START Supplied entries

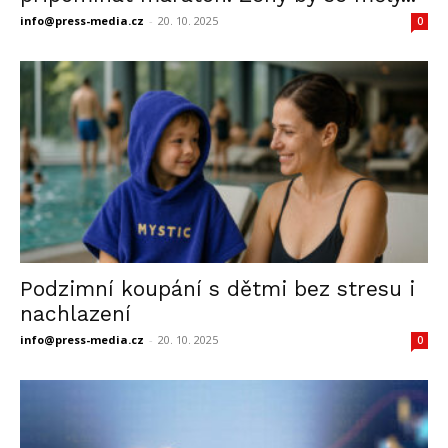
info@press-media.cz
-
20. 10. 2025
0
Podzimní koupání s dětmi bez stresu i
nachlazení
info@press-media.cz
-
20. 10. 2025
0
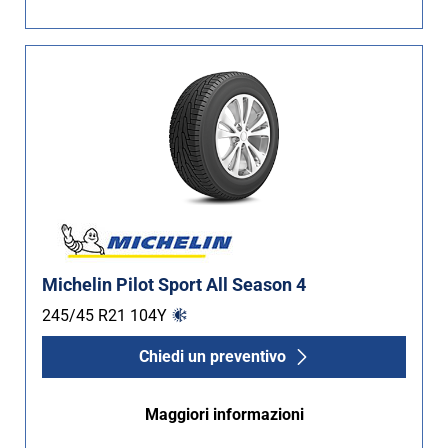
Non Run flat (28)
Più opzioni
Michelin Pilot Sport All Season 4
245/45 R21
104
Y
Chiedi un preventivo
Maggiori informazioni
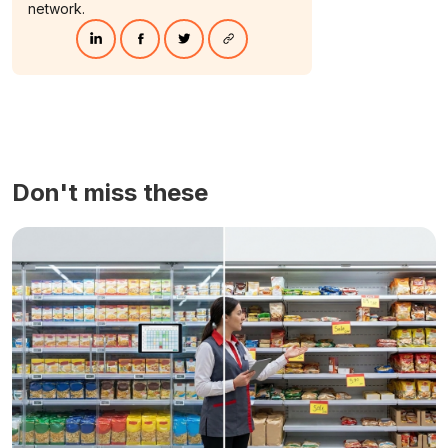
network.
Don't miss these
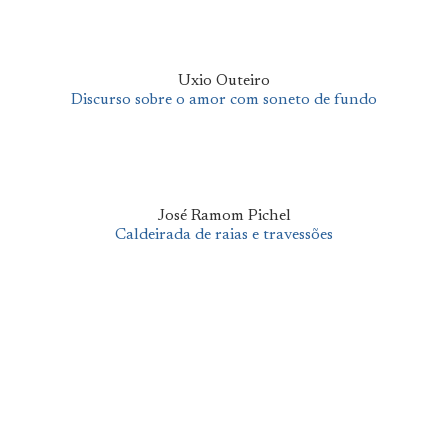
Uxio Outeiro
Discurso sobre o amor com soneto de fundo
José Ramom Pichel
Caldeirada de raias e travessões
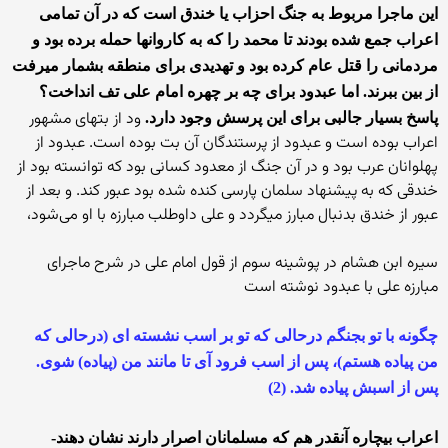
این ماجرا مربوط به جنگ احزاب یا خندق است که در آن تمامی
اعراب جمع شده بودند تا محمد را که به کاروانها حمله برده بود و
مردمانی را قتل عام کرده بود و تهدیدی برای منطقه بشمار میرفت
از بین ببرند. اما عبدود برای چه بر چهره امام علی تف انداخت؟
ود از بتهای مشهور
پاسخ بسیار جالبی برای این پرسش وجود دارد.
اعراب بوده است و عبدود از پرستندگان آن بت بوده است. عبدود از
پهلوانان عرب بود و در آن جنگ از معدود کسانی بود که توانسته بود از
خندقی که به پیشنهاد سلمان پارسی کنده شده بود عبور کند. و بعد از
عبور از خندق بدنبال مبارز میگردد و علی داوطلب مبارزه با او می‌شود،
سیره ابن هشام در پوشینه سوم از قول امام علی در شرح ماجرای
مبارزه علی با عبدود نوشته است
چگونه با تو بجنگم درحالی که تو بر اسب نشسته ای (درحالی که
من پیاده هستم)، پس از اسب فرود آی تا مانند من (پیاده) شوی.
پس از اسبش پیاده شد. (2)
اعراب بیچاره آنقدر هم که مسلمانان اصرار دارند نشان دهند-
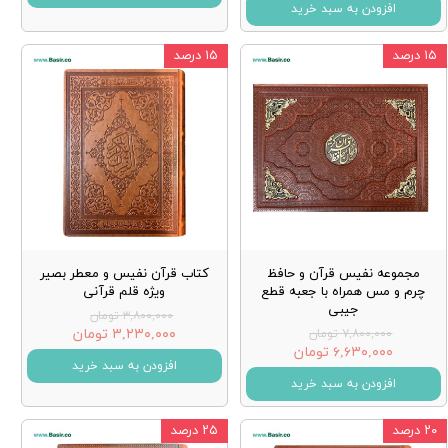
افزودن به سبد خرید
۱۵ درصد
۱۵ درصد
مجموعه نفیس قرآن و حافظ
کتاب قرآن نفیس و معطر بصیر
چرم و مس همراه با جعبه قطع
ویژه قلم قرآنی
جیبی
۳,۸۰۰,۰۰۰ تومان
۳,۲۳۰,۰۰۰ تومان
۷,۸۰۰,۰۰۰ تومان
۶,۶۳۰,۰۰۰ تومان
افزودن به سبد خرید
افزودن به سبد خرید
۲۰ درصد
۲۵ درصد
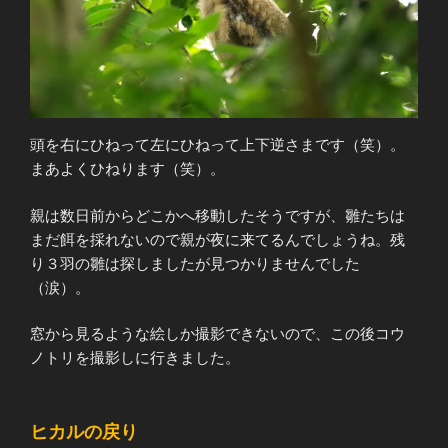
頭を右にひねって左にひねって上下逆さまです（笑）。
まあよくひねります（笑）。
親は数日前からどこかへ移動したそうですが、雛たちは
まだ餌を採れないので親が夜に来てるんでしょうね。残
り３羽の雛は探しましたが見つかりませんでした
（涙）。
窓から見るような絵しか撮影できないので、この後コウ
ノトリを撮影しに行きました。
ヒカルの戻り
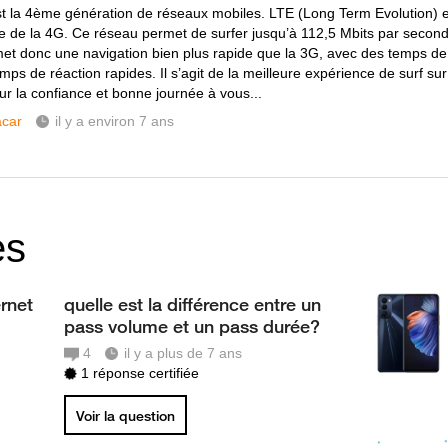
t la 4ème génération de réseaux mobiles. LTE (Long Term Evolution) e
e de la 4G. Ce réseau permet de surfer jusqu’à 112,5 Mbits par second
met donc une navigation bien plus rapide que la 3G, avec des temps de
mps de réaction rapides. Il s’agit de la meilleure expérience de surf su
ur la confiance et bonne journée à vous...
car
il y a environ 7 ans
es
ernet
quelle est la différence entre un
pass volume et un pass durée?
4
il y a plus de 7 ans
1 réponse certifiée
Voir la question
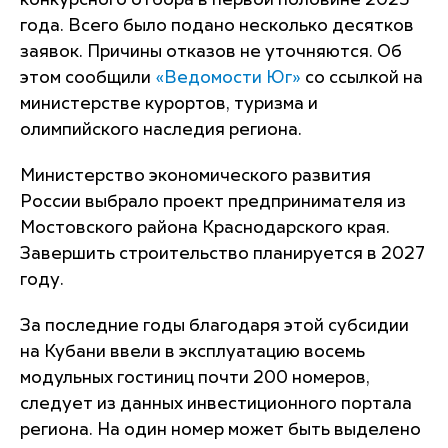
конкурсного отбора в первой половине 2025
года. Всего было подано несколько десятков
заявок. Причины отказов не уточняются. Об
этом сообщили
«Ведомости Юг»
со ссылкой на
министерстве курортов, туризма и
олимпийского наследия региона.
Министерство экономического развития
России выбрало проект предпринимателя из
Мостовского района Краснодарского края.
Завершить строительство планируется в 2027
году.
За последние годы благодаря этой субсидии
на Кубани ввели в эксплуатацию восемь
модульных гостиниц почти 200 номеров,
следует из данных инвестиционного портала
региона. На один номер может быть выделено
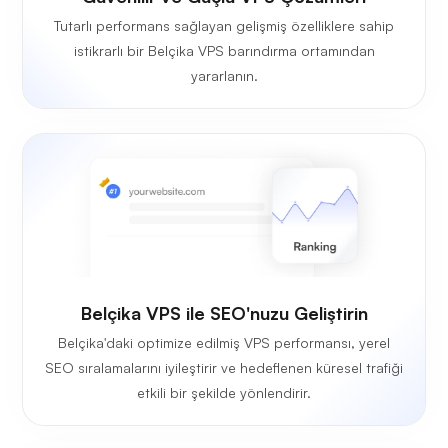
Tutarlı performans sağlayan gelişmiş özelliklere sahip
istikrarlı bir Belçika VPS barındırma ortamından
yararlanın.
Belçika VPS ile SEO'nuzu Geliştirin
Belçika'daki optimize edilmiş VPS performansı, yerel
SEO sıralamalarını iyileştirir ve hedeflenen küresel trafiği
etkili bir şekilde yönlendirir.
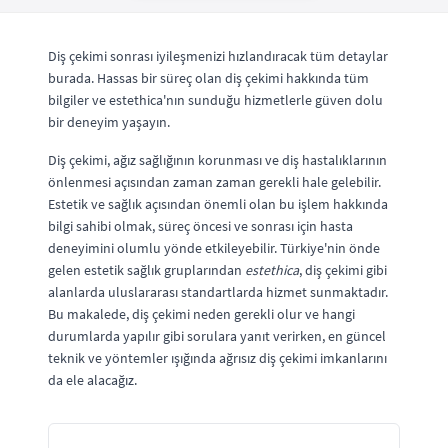
Diş çekimi sonrası iyileşmenizi hızlandıracak tüm detaylar
burada. Hassas bir süreç olan diş çekimi hakkında tüm
bilgiler ve estethica'nın sunduğu hizmetlerle güven dolu
bir deneyim yaşayın.
Diş çekimi, ağız sağlığının korunması ve diş hastalıklarının
önlenmesi açısından zaman zaman gerekli hale gelebilir.
Estetik ve sağlık açısından önemli olan bu işlem hakkında
bilgi sahibi olmak, süreç öncesi ve sonrası için hasta
deneyimini olumlu yönde etkileyebilir. Türkiye'nin önde
gelen estetik sağlık gruplarından
estethica
, diş çekimi gibi
alanlarda uluslararası standartlarda hizmet sunmaktadır.
Bu makalede, diş çekimi neden gerekli olur ve hangi
durumlarda yapılır gibi sorulara yanıt verirken, en güncel
teknik ve yöntemler ışığında ağrısız diş çekimi imkanlarını
da ele alacağız.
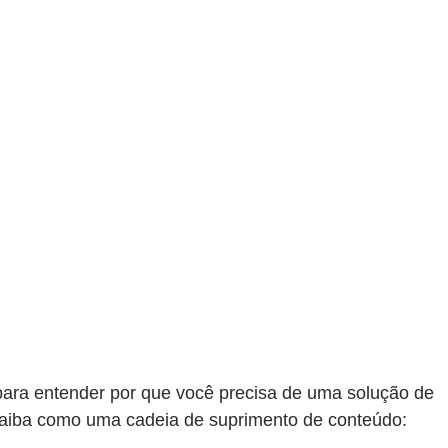
ara entender por que você precisa de uma solução de
 Saiba como uma cadeia de suprimento de conteúdo:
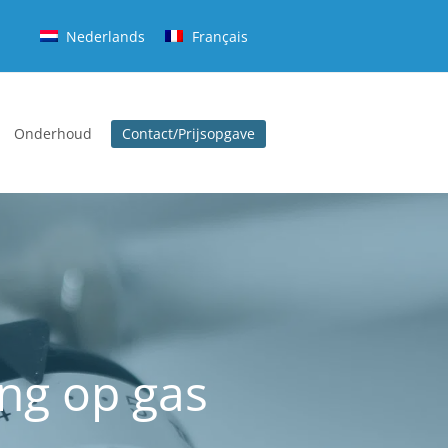
Nederlands
Français
Onderhoud
Contact/Prijsopgave
ng op gas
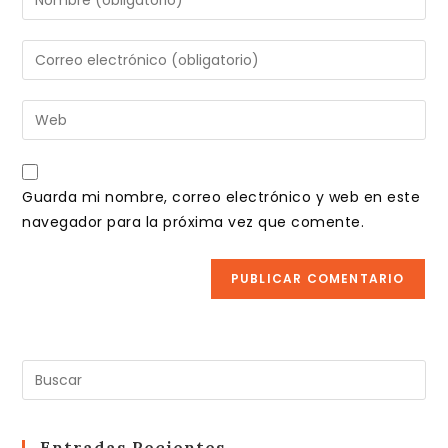
tu
nombre
Introduce
o
tu
nombre
dirección
Introduce
de
de
la
usuario
correo
URL
para
electrónico
de
comentar
Guarda mi nombre, correo electrónico y web en este
para
tu
navegador para la próxima vez que comente.
comentar
web
(opcional)
Pul
Es
pa
cer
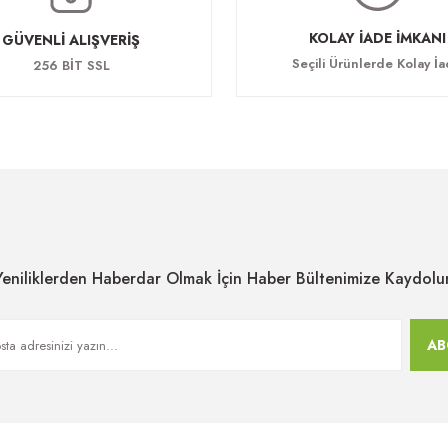
KOLAY İADE İMKANI
GÜVENLİ ALIŞVERİŞ
Seçili Ürünlerde Kolay İ
256 BİT SSL
Yeniliklerden Haberdar Olmak İçin Haber Bültenimize Kaydolu
AB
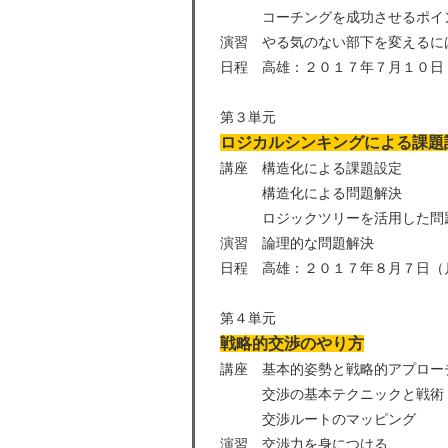
コーチングを成功させるポイ
演習 やる気のない部下を変えるに
日程 高雄：２０１７年７月１０日
第３単元
ロジカルシンキングによる課題
講座 構造化による課題設定
構造化による問題解決
ロジックツリーを活用した問
演習 論理的な問題解決
日程 高雄：２０１７年８月７日（
第４単元
戦略的交渉のやり方
講座 基本的姿勢と戦略的アプロー
交渉の基本テクニックと戦術
交渉ルートのマッピング
演習 交渉力を身につける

END Supplied entries

• To-do item: Copy every line of text from all the rows above word for word. Leave the pictures out of your answer.

• Answer space:
info@press-media.cz
-
20. 10. 2025
0
Podzimní koupání s dětmi bez stresu i
nachlazení
info@press-media.cz
-
20. 10. 2025
0
Non Run flat (28)
Più opzioni
Michelin Pilot Sport All Season 4
245/45 R21
104
Y
Chiedi un preventivo
Maggiori informazioni
network.
Don't miss these
Uxio Outeiro
Discurso sobre o amor com soneto de fundo
José Ramom Pichel
Caldeirada de raias e travessões
این ماجرا مربوط به جنگ احزاب یا خندق است که در آن تمامی
اعراب جمع شده بودند تا محمد را که به کاروانها حمله برده بود و
مردمانی را قتل عام کرده بود و تهدیدی برای منطقه بشمار میرفت
از بین ببرند. اما عبدود برای چه بر چهره امام علی تف انداخت؟
ود از بتهای مشهور
پاسخ بسیار جالبی برای این پرسش وجود دارد.
اعراب بوده است و عبدود از پرستندگان آن بت بوده است. عبدود از
پهلوانان عرب بود و در آن جنگ از معدود کسانی بود که توانسته بود از
خندقی که به پیشنهاد سلمان پارسی کنده شده بود عبور کند. و بعد از
عبور از خندق بدنبال مبارز میگردد و علی داوطلب مبارزه با او می‌شود،
سیره ابن هشام در پوشینه سوم از قول امام علی در شرح ماجرای
مبارزه علی با عبدود نوشته است
چگونه با تو بجنگم درحالی که تو بر اسب نشسته ای (درحالی که
من پیاده هستم)، پس از اسب فرود آی تا مانند من (پیاده) شوی.
پس از اسبش پیاده شد. (2)
اعراب بیچاره آنقدر هم که مسلمانان اصرار دارند نشان دهند-
افزودن به سبد خرید
۱۵ درصد
۱۵ درصد
مجموعه نفیس قرآن و حافظ
کتاب قرآن نفیس و معطر بصیر
چرم و مس همراه با جعبه قطع
ویژه قلم قرآنی
جیبی
۳,۸۰۰,۰۰۰ تومان
۳,۲۳۰,۰۰۰ تومان
۷,۸۰۰,۰۰۰ تومان
۶,۶۳۰,۰۰۰ تومان
افزودن به سبد خرید
افزودن به سبد خرید
۲۰ درصد
۲۵ درصد
頭を右にひねって左にひねって上下逆さまです（笑）。
まあよくひねります（笑）。
親は数日前からどこかへ移動したそうですが、雛たちは
まだ餌を採れないので親が夜に来てるんでしょうね。残
り３羽の雛は探しましたが見つかりませんでした
（涙）。
窓から見るような絵しか撮影できないので、この後コウ
ノトリを撮影しに行きました。
ヒカルの戻り
t la 4ème génération de réseaux mobiles. LTE (Long Term Evolution) e
e de la 4G. Ce réseau permet de surfer jusqu’à 112,5 Mbits par second
met donc une navigation bien plus rapide que la 3G, avec des temps de
mps de réaction rapides. Il s’agit de la meilleure expérience de surf su
ur la confiance et bonne journée à vous...
car
il y a environ 7 ans
es
ernet
quelle est la différence entre un
pass volume et un pass durée?
4
il y a plus de 7 ans
1 réponse certifiée
Voir la question
конкурсного отбора в первой половине 2025
года. Всего было подано несколько десятков
заявок. Причины отказов не уточняются. Об
этом сообщили
«Ведомости Юг»
со ссылкой на
министерстве курортов, туризма и
олимпийского наследия региона.
Министерство экономического развития
России выбрало проект предпринимателя из
Мостовского района Краснодарского края.
Завершить строительство планируется в 2027
году.
За последние годы благодаря этой субсидии
на Кубани ввели в эксплуатацию восемь
модульных гостиниц почти 200 номеров,
следует из данных инвестиционного портала
региона. На один номер может быть выделено
Tutarlı performans sağlayan gelişmiş özelliklere sahip
istikrarlı bir Belçika VPS barındırma ortamından
yararlanın.
Belçika VPS ile SEO'nuzu Geliştirin
Belçika'daki optimize edilmiş VPS performansı, yerel
SEO sıralamalarını iyileştirir ve hedeflenen küresel trafiği
etkili bir şekilde yönlendirir.
Diş çekimi sonrası iyileşmenizi hızlandıracak tüm detaylar
burada. Hassas bir süreç olan diş çekimi hakkında tüm
bilgiler ve estethica'nın sunduğu hizmetlerle güven dolu
bir deneyim yaşayın.
Diş çekimi, ağız sağlığının korunması ve diş hastalıklarının
önlenmesi açısından zaman zaman gerekli hale gelebilir.
Estetik ve sağlık açısından önemli olan bu işlem hakkında
bilgi sahibi olmak, süreç öncesi ve sonrası için hasta
deneyimini olumlu yönde etkileyebilir. Türkiye'nin önde
gelen estetik sağlık gruplarından
estethica
, diş çekimi gibi
alanlarda uluslararası standartlarda hizmet sunmaktadır.
Bu makalede, diş çekimi neden gerekli olur ve hangi
durumlarda yapılır gibi sorulara yanıt verirken, en güncel
teknik ve yöntemler ışığında ağrısız diş çekimi imkanlarını
da ele alacağız.
ara entender por que você precisa de uma solução de
 Saiba como uma cadeia de suprimento de conteúdo:
Nederlands
Français
Onderhoud
Contact/Prijsopgave
ng op gas
tu
nombre
Introduce
o
tu
nombre
dirección
Introduce
de
de
la
usuario
correo
URL
para
electrónico
de
comentar
Guarda mi nombre, correo electrónico y web en este
para
tu
navegador para la próxima vez que comente.
comentar
web
(opcional)
Pul
Es
pa
cer
KOLAY İADE İMKANI
GÜVENLİ ALIŞVERİŞ
Seçili Ürünlerde Kolay İ
256 BİT SSL
Yeniliklerden Haberdar Olmak İçin Haber Bültenimize Kaydolu
AB
コーチングを成功させるポイ
演習 やる気のない部下を変えるに
日程 高雄：２０１７年７月１０日
第３単元
ロジカルシンキングによる課題
講座 構造化による課題設定
構造化による問題解決
ロジックツリーを活用した問
演習 論理的な問題解決
日程 高雄：２０１７年８月７日（
第４単元
戦略的交渉のやり方
講座 基本的姿勢と戦略的アプロー
交渉の基本テクニックと戦術
交渉ルートのマッピング
演習 交渉力を身につける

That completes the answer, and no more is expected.